А к шагам… Легким. Узнаваемым. Ненавистным… Заставляющим сердце биться чаще, несмотря ни на что. Простая синяя ручка выпадает из моих пальцев и, прокатившись по столу, скатывается на пол. Я вскакиваю. Одергиваю медицинский халат и торопливо выхожу из кабинета.
Демид идет по коридору. Огромный, как гора. Меня всегда пугали его размеры. И это было оправдано, учитывая то, как он со мной поступил однажды…
Джинсы, парка, капюшон которой Балашов надел прямо поверх низко опущенной на глаза бейсболки… Ничего особенного, на первый взгляд. А проходящая мимо медсестра чуть глаза не ломает. Бедняжка.
– Не знала, что ты вернулся, – бормочу, снимая с широких плеч Демида нашу трехлетнюю дочь. Меня бесит то, что он забрал Полину из сада, не предупредив о своих планах. Да и его приход сюда… Ну, вот какого черта? Мы ведь договорились, что он будет держаться в стороне от моей жизни!
– Не хотю. Папа – моя коняшка, – трясет головой Полинка, вырываясь из моих рук. Я отступаю, стараясь не смотреть на Балашова, но один черт замечаю кровоподтек на его выступающей скуле и чуть припухший глаз.
В пятом раунде Фьюри собрался. Провел несколько успешных ударов в голову, но в итоге переборщил с агрессией, и рефери снял с него очко за удержание рук и наваливание на противника.
Признаюсь, в ночь последнего боя Балашова я стала отступницей. Еретичкой. Единственным человеком во всей нашей стране, кто болел не за него. Всей душой я была с Фьюри… там.
Но проиграла. Опять проиграла. Как и всегда до этого.

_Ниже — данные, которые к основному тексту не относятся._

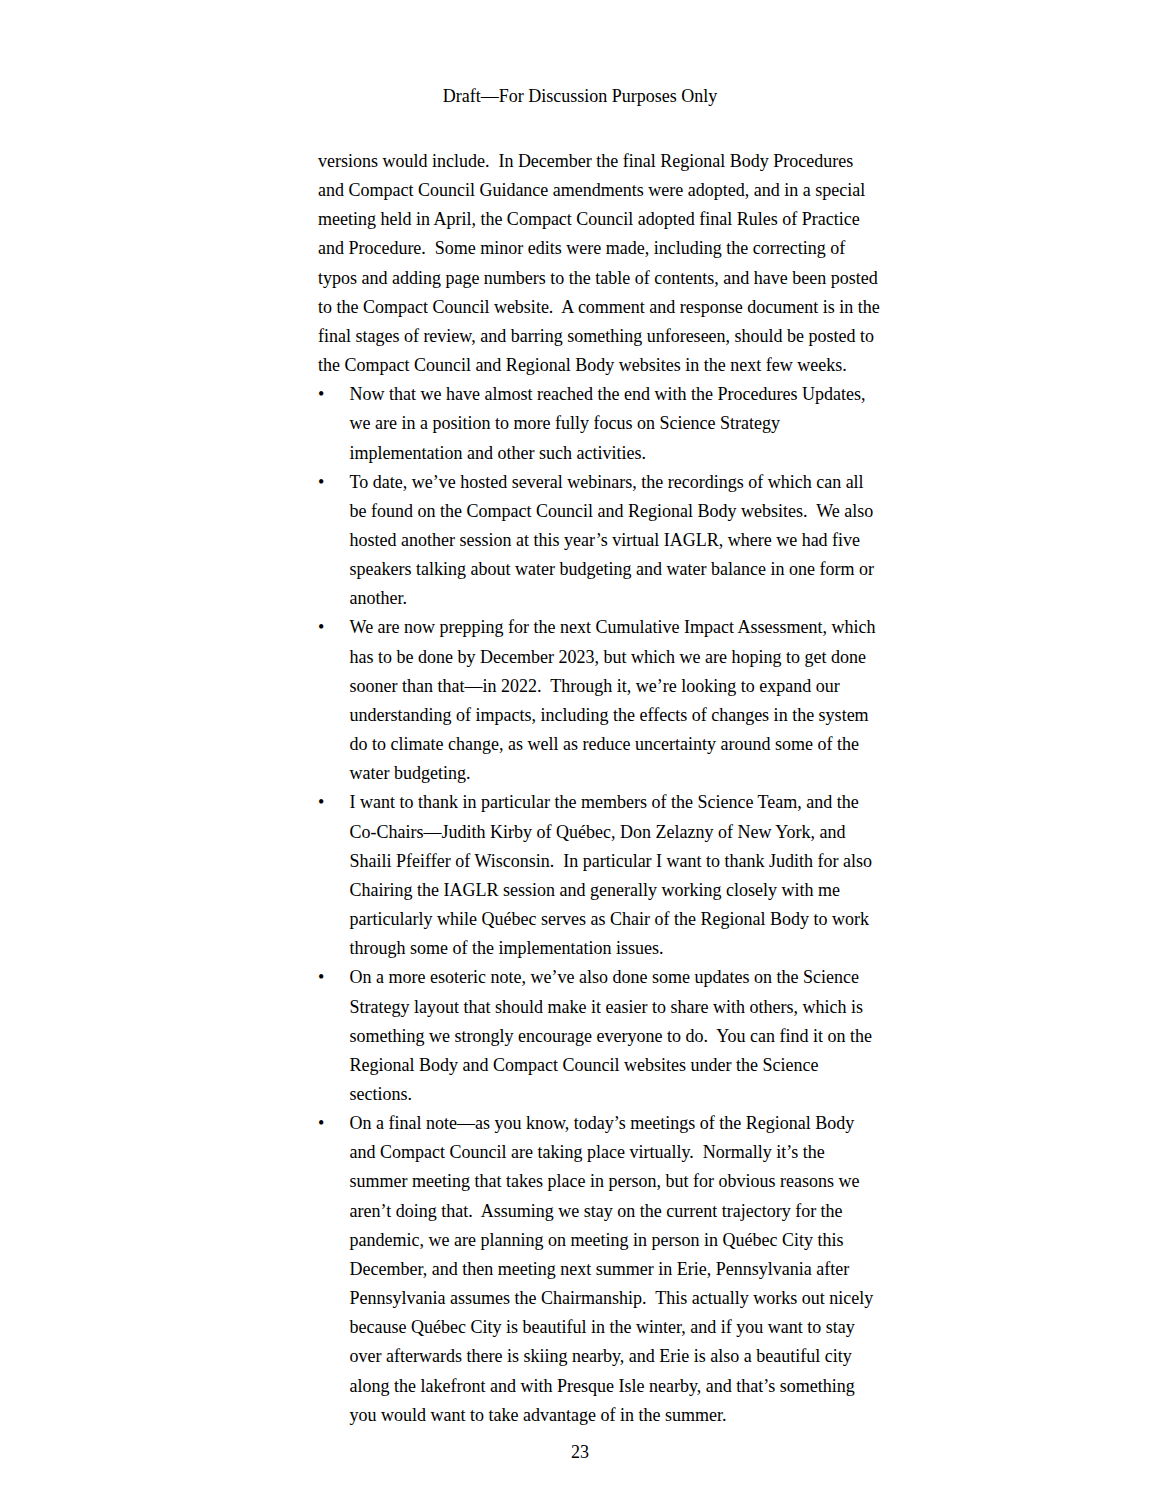Draft—For Discussion Purposes Only
versions would include. In December the final Regional Body Procedures and Compact Council Guidance amendments were adopted, and in a special meeting held in April, the Compact Council adopted final Rules of Practice and Procedure. Some minor edits were made, including the correcting of typos and adding page numbers to the table of contents, and have been posted to the Compact Council website. A comment and response document is in the final stages of review, and barring something unforeseen, should be posted to the Compact Council and Regional Body websites in the next few weeks.
Now that we have almost reached the end with the Procedures Updates, we are in a position to more fully focus on Science Strategy implementation and other such activities.
To date, we’ve hosted several webinars, the recordings of which can all be found on the Compact Council and Regional Body websites. We also hosted another session at this year’s virtual IAGLR, where we had five speakers talking about water budgeting and water balance in one form or another.
We are now prepping for the next Cumulative Impact Assessment, which has to be done by December 2023, but which we are hoping to get done sooner than that—in 2022. Through it, we’re looking to expand our understanding of impacts, including the effects of changes in the system do to climate change, as well as reduce uncertainty around some of the water budgeting.
I want to thank in particular the members of the Science Team, and the Co-Chairs—Judith Kirby of Québec, Don Zelazny of New York, and Shaili Pfeiffer of Wisconsin. In particular I want to thank Judith for also Chairing the IAGLR session and generally working closely with me particularly while Québec serves as Chair of the Regional Body to work through some of the implementation issues.
On a more esoteric note, we’ve also done some updates on the Science Strategy layout that should make it easier to share with others, which is something we strongly encourage everyone to do. You can find it on the Regional Body and Compact Council websites under the Science sections.
On a final note—as you know, today’s meetings of the Regional Body and Compact Council are taking place virtually. Normally it’s the summer meeting that takes place in person, but for obvious reasons we aren’t doing that. Assuming we stay on the current trajectory for the pandemic, we are planning on meeting in person in Québec City this December, and then meeting next summer in Erie, Pennsylvania after Pennsylvania assumes the Chairmanship. This actually works out nicely because Québec City is beautiful in the winter, and if you want to stay over afterwards there is skiing nearby, and Erie is also a beautiful city along the lakefront and with Presque Isle nearby, and that’s something you would want to take advantage of in the summer.
23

– Угу. Вернулся… Извини, что не предупредил тебя насчет Польки. Телефон сдох.
– Ничего, – натянуто улыбаюсь. Демид, когда хочет, может быть настоящим душкой. Или… последним уродом. В общем, действует по обстоятельствам.
– Ты скоро закончишь? – спрашивает, бросив небрежный взгляд на часы, стоимость которых, должно быть, равняется бюджету загибающейся Венесуэлы, и пересаживает Полинку на одну руку. Его мышцы даже не напрягаются. Так, обозначаются под плотным атласом кожи. В сильных руках отца наша девочка кажется сказочной принцессой эльфов. Сглатываю.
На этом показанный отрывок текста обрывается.